Be aware that the California law does not require serialization of shipping containers, like cases, but supply chain efficiencies dictate that you do so. The federal bill would require it anyway. California does not require the inclusion of the lot and expiration date in your barcodes but many companies are planning to include them anyway. The federal bill would require that too.
When it comes to pedigree software, it may be unlikely (though certainly still possible) that the FDA will mandate the use of any of the technology and standards that are currently being applied by solution providers for meeting the ePedigree part of the California law. The federal bill would give the FDA one year to specify how transaction information, history or statements must be exchanged by parties in the supply chain. Remember, these data elements could be exchanged by trading partners in either paper or electronic form for 10 years after enactment. If you have already made an investment in an ePedigree solution, proceed with the deployment unless and until the federal bill passes.
But if you have not yet made an investment but are on the verge of doing so, you might consider holding off a couple more weeks to see what happens with H.R. 3204 in the Senate. If the bill passes without amendment, reset your decision-making process. If the bill is blocked, or if nothing happens in the next few weeks, you have to decide if the risk of waiting is worth the possibility that you might not be ready for California should the federal bill fail. It is a tough call.
AGGREGATION AND THE BILL IN CONGRESS
There appears to be a lot of uncertainty and debate going on around the industry about whether or not the enactment of H.R. 3204 would require pharmaceutical companies to generate aggregation data. I’ve heard both sides and I have been asked what my opinion is on the subject several times, including in a comment left on last week’s essay.

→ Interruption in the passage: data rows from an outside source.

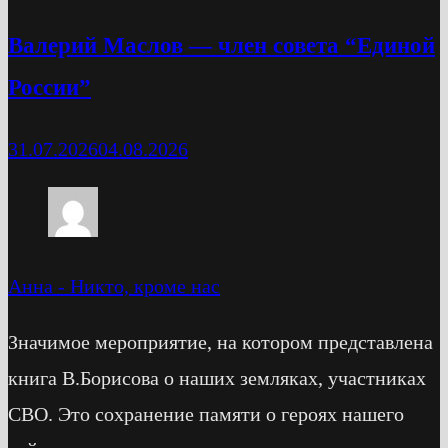
Валерий Маслов — член совета “Единой
России”
31.07.2026
04.08.2026
Анна
-
Никто, кроме нас
Значимое мероприятие, на котором представлена
книга В.Борисова о наших земляках, участниках
СВО. Это сохранение памяти о героях нашего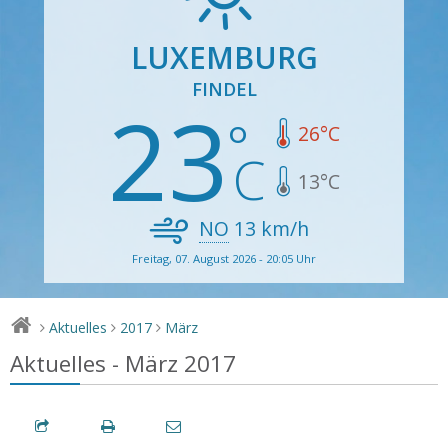
LUXEMBURG
FINDEL
23
26
°C
13
°C
NO
13
km/h
Freitag, 07. August 2026 - 20:05 Uhr
Aktuelles
2017
März
>
>
>
Aktuelles - März 2017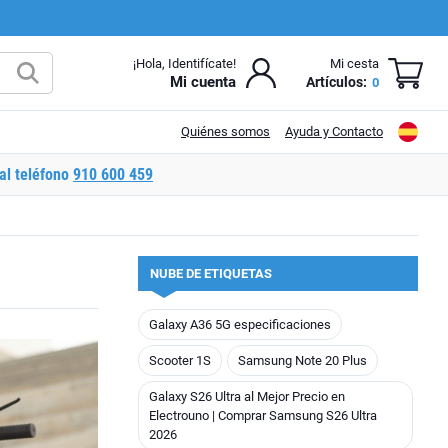
¡Hola, Identifícate!
Mi cesta
Mi cuenta
Artículos:
0
Quiénes somos
Ayuda y Contacto
al teléfono
910 600 459
NUBE DE ETIQUETAS
Galaxy A36 5G especificaciones
Scooter 1S
Samsung Note 20 Plus
Galaxy S26 Ultra al Mejor Precio en
Electrouno | Comprar Samsung S26 Ultra
2026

My read of the bill leads me to believe that aggregation would not be required, at least for the 10 year period starting with enactment. During that period, the system would operate as a lot-based pedigree system, not a unit-level serialization-based pedigree system. So during that time (starting after 4 years), the unit-level serial number would have to appear on each drug package and each case, but no one would need to make use of it. That is, the unique serial numbers would not need to appear in anyone’s transaction statement, information or history—the pedigrees—because they would be lot-based. In that case there would be no need for serial number-based aggregation data.
It is possible that aggregation data might be a necessity, either by FDA rule or for supply chain efficiencies, once the enhanced supply chain track and trace rules would take effect 10 years after enactment, but that’s so far out and there will be so many public meetings and time to re-think the whole solution that I cannot even guess at this time.